📘 Capacity Planning Is Harder Than It Looks

3 Apr 20223 min read

Why “we’re under 50% CPU” is a dangerous lie

Capacity planning is not about how fast your system is.
It’s about how it fails under load.

1️⃣ The Most Common (Wrong) Mental Model

❌ What teams think

“Our service can handle 10k RPS.”

✅ Reality

Capacity is work per second, not requests per second.

Two requests are never equal.

2️⃣ The First Big Mistake — RPS ≠ Load

Example

Request	CPU Cost
GET /profile	1 ms
GET /feed	40 ms
POST /checkout	120 ms

At 1,000 RPS:

All profiles → fine
All checkout → system dead

Traffic shape matters more than traffic volume.

3️⃣ The Real Unit of Capacity: CPU-Seconds

Key Rule

A system has N CPU-seconds per second.

Example:

8 cores
Each core ≈ 1 CPU-second / second

Total budget:

8 CPU-seconds / second

If one request costs:

50 ms CPU = 0.05 CPU-seconds

Max sustainable throughput:

8 / 0.05 = 160 RPS

No amount of async changes this.

4️⃣ Little’s Law (The Law Everyone Ignores)

Concurrency = Throughput × Latency

If:

Throughput = 200 RPS
Latency = 500 ms

Then:

Concurrency = 100 in-flight requests

Increase latency → concurrency explodes → memory explodes.

5️⃣ Why “Headroom” Doesn’t Save You

❌ Common rule

“Keep CPU under 70%”

Why this fails

GC pauses
Kernel scheduling
Cache misses
Lock contention

At ~70–80% CPU:

Context switching skyrockets
Tail latency spikes
Throughput drops

Systems don’t degrade linearly.

6️⃣ The Knee of the Curve (Critical Insight)

Every system has a knee point:

Before knee → stable
After knee → latency explodes
Slight load increase → collapse

7️⃣ Capacity Planning Mistake #2 — Ignoring Variance

Even if average load is safe:

P95 requests
Cache misses
Cold shards
Slow disks

…will dominate P99.

Capacity planning must consider worst-case paths, not averages.

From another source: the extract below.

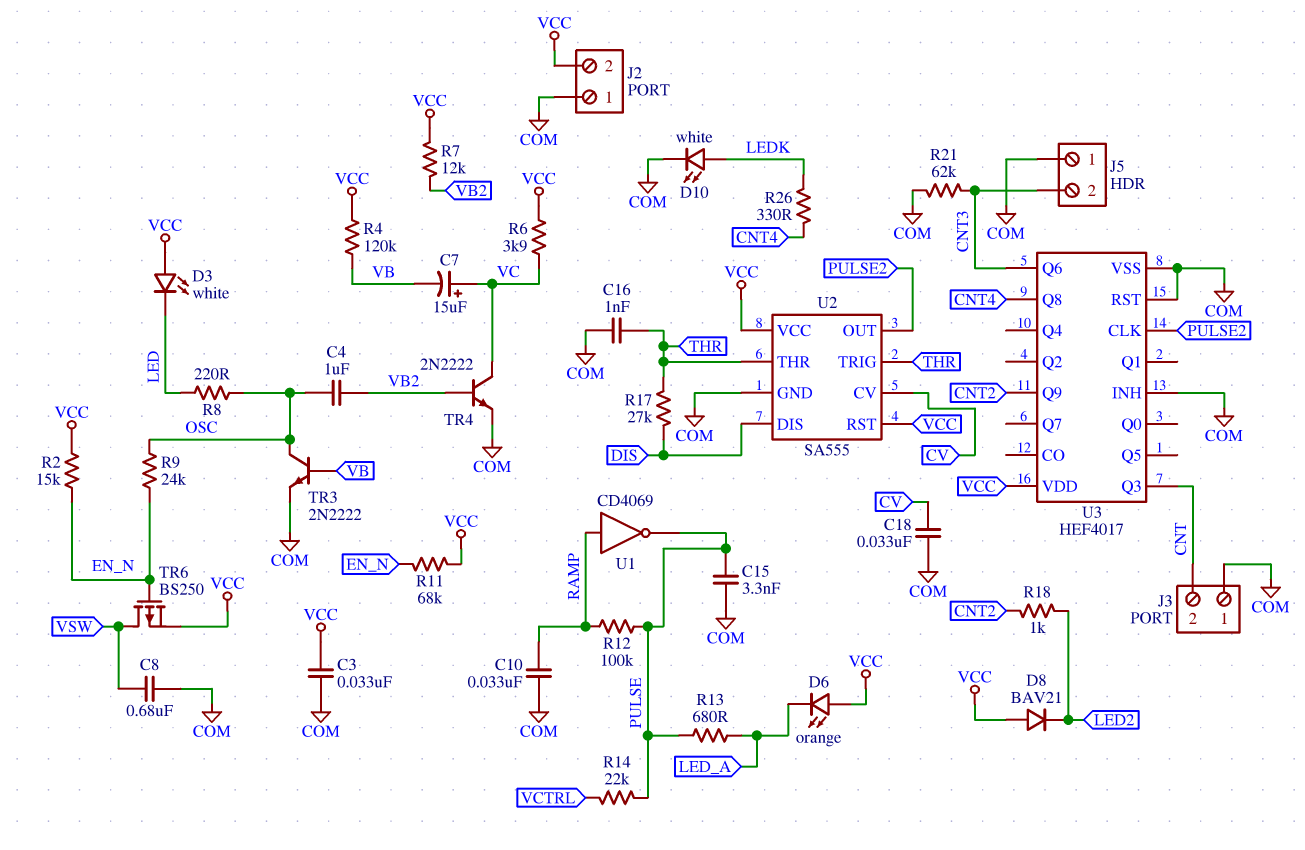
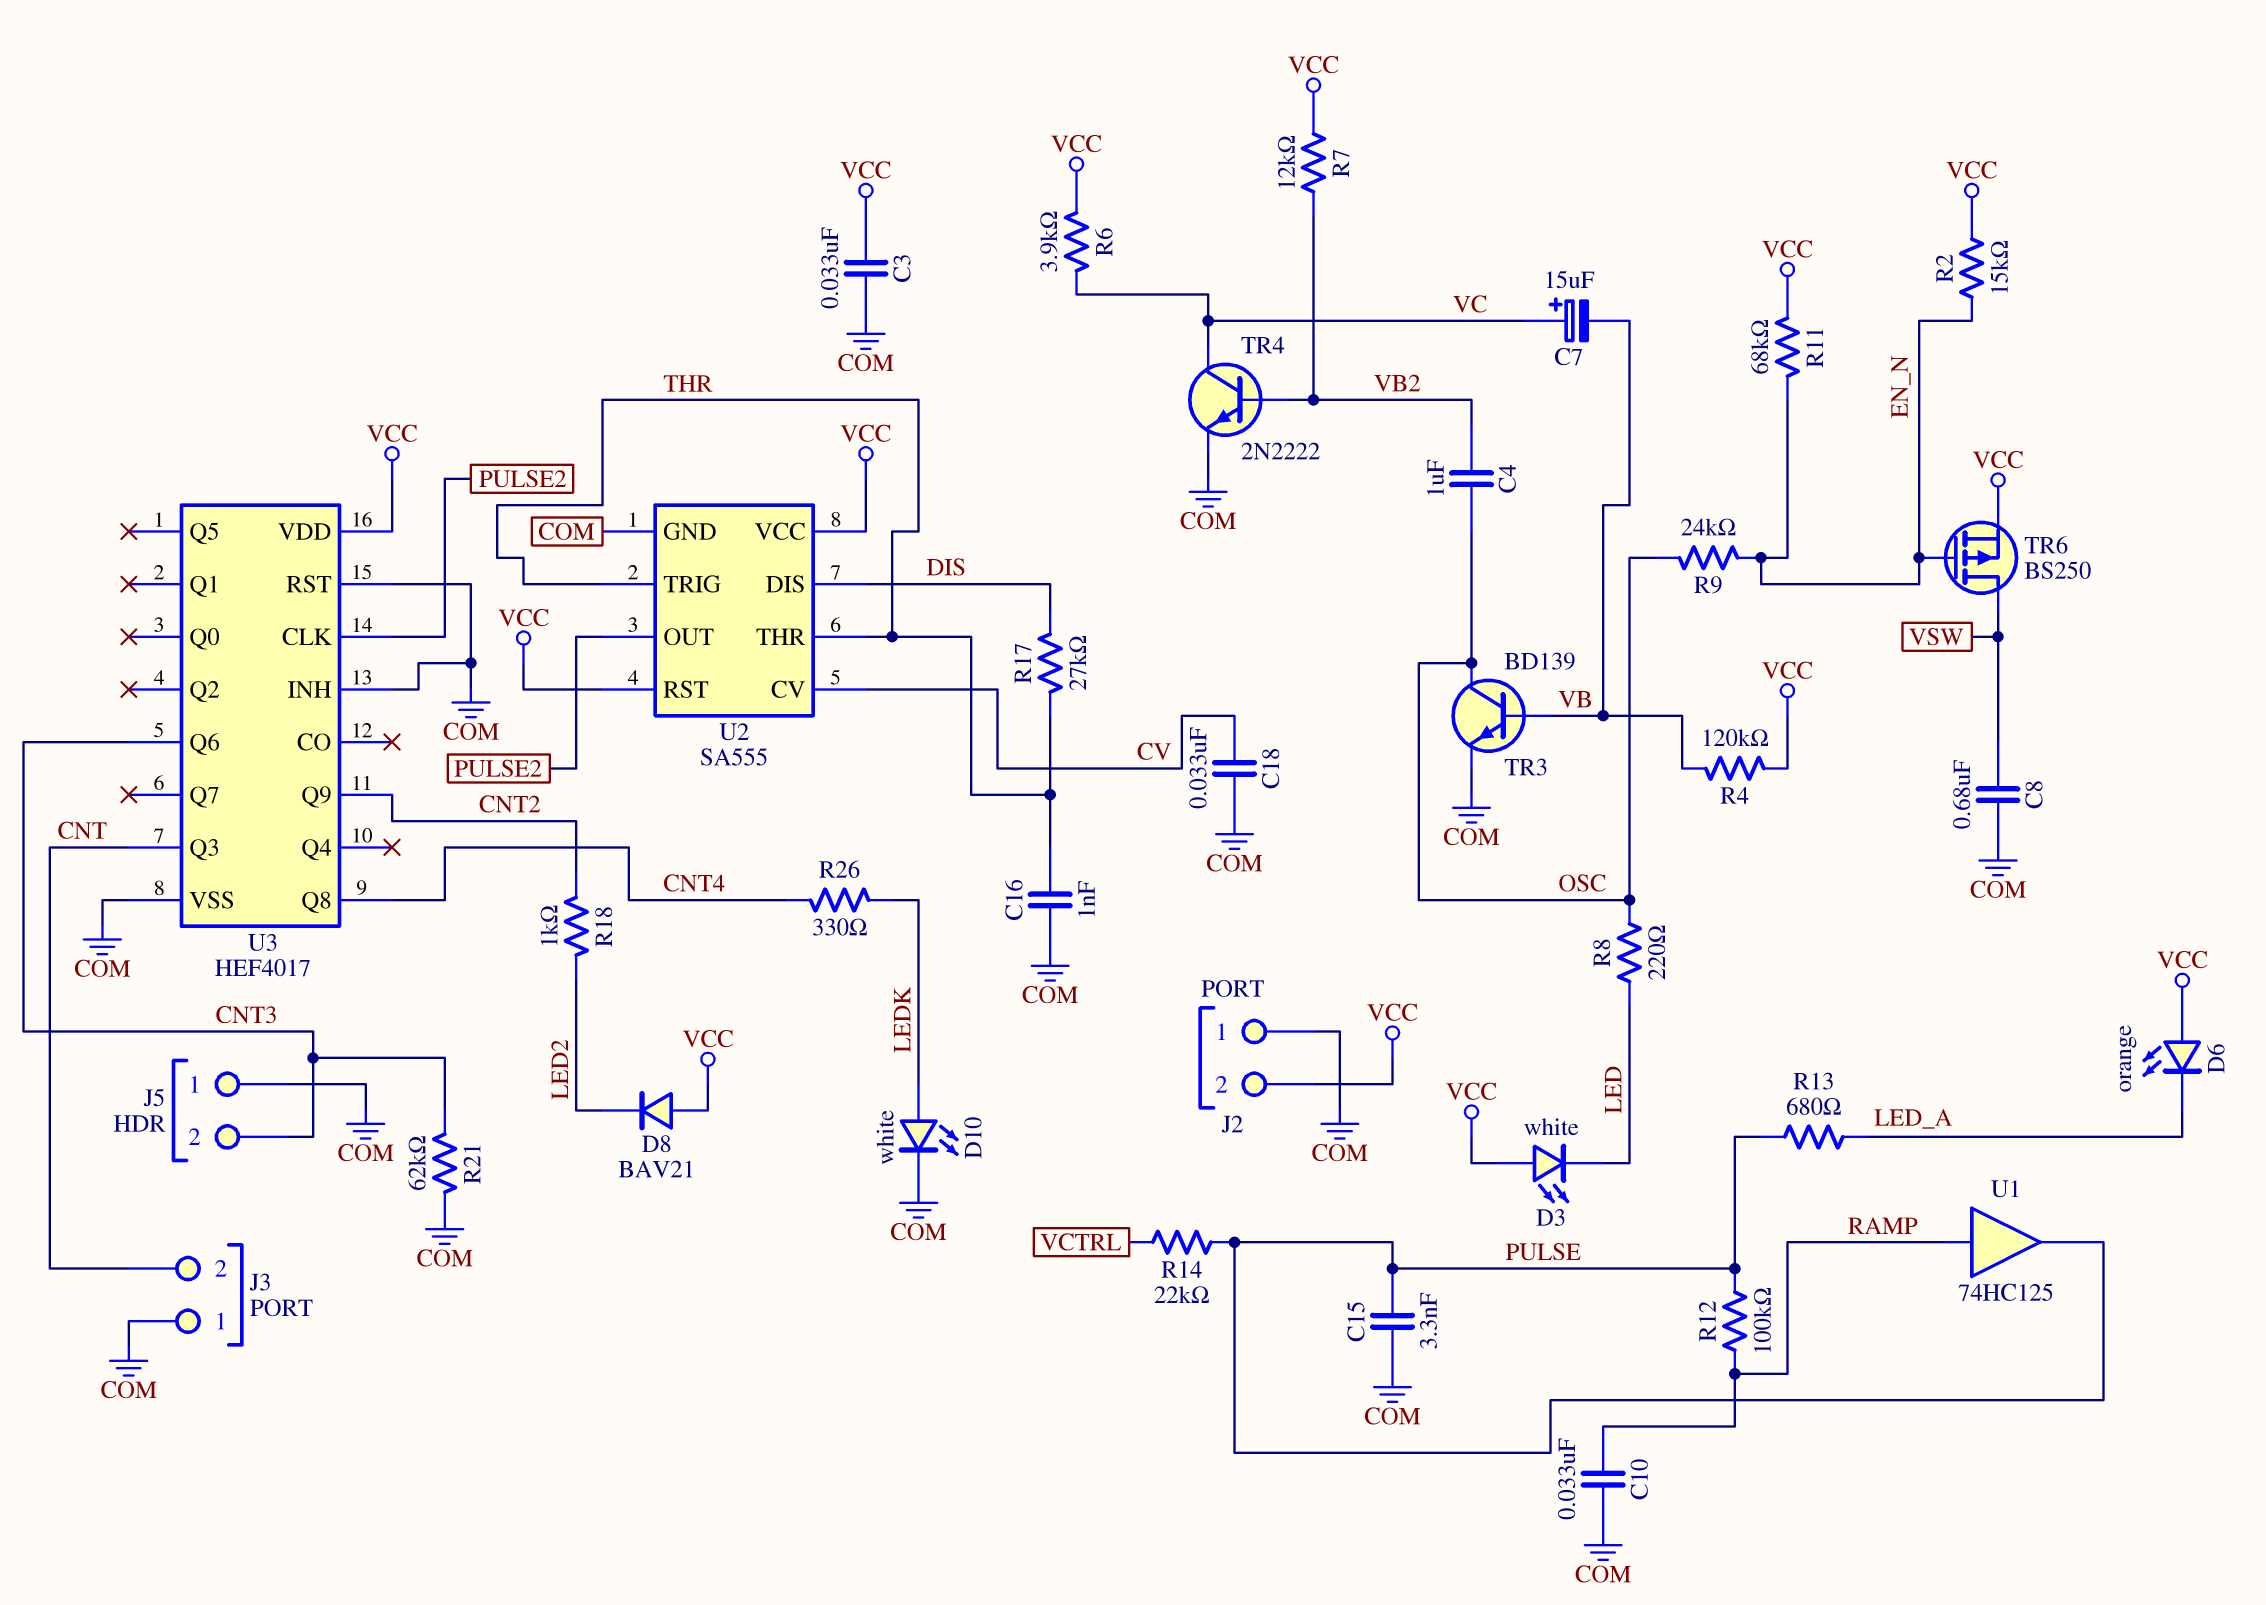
TR3: NPN 2N2222 (B VB, C OSC, E COM) -> NPN BD139 (B VB, C OSC, E COM)
U1: NOT CD4069 (in RAMP, out PULSE) -> buffer 74HC125 (in RAMP, out PULSE)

8️⃣ Async, Queues, and the Capacity Illusion

❌ “We added async + a queue”

What actually happened:

Requests stopped blocking
In-flight count increased
Memory usage spiked
Tail latency worsened

9️⃣ The Only Capacity That Matters: Bottlenecks

Your system’s capacity is the minimum of:

CPU
Memory
DB connections
Disk IOPS
Network
External dependencies

You don’t scale a system.
You scale its tightest bottleneck.

1️⃣0️⃣ Practical Capacity Model (Simple & Useful)

For each critical dependency, compute:

Capacity = (Resource Budget) / (Cost per request)

Example:

DB connections = 100
Avg query time = 50 ms

Max DB RPS:

100 / 0.05 = 2000 RPS

Now apply:

Cache miss rate
Retries
Fanout

Real capacity is much lower.

1️⃣1️⃣ Why Load Tests Lie

Load tests often:

Use uniform traffic
Ignore cache warmup
Ignore retries
Ignore long tails

Result:

“It handled 5k RPS in staging!”

1️⃣2️⃣ What Good Capacity Planning Actually Looks Like

✅ Principles

Plan for P99 cost, not average
Assume partial failure
Model fanout
Enforce hard limits
Fail fast beyond capacity

1️⃣3️⃣ Capacity Without Limits Is Fiction

❌ No limit

app.get("/data", async (req, res) => {
  res.send(await work());
});

✅ Capacity-aware

if (inFlight > MAX) {
  return res.status(503).send("Over capacity");
}

Capacity only exists if it’s enforced.

1️⃣4️⃣ The Dark Truth

Capacity planning is not about preventing overload.
It’s about deciding how you fail.

Fail modes:

Slow failure ❌
Cascading failure ❌
Fast, bounded failure ✅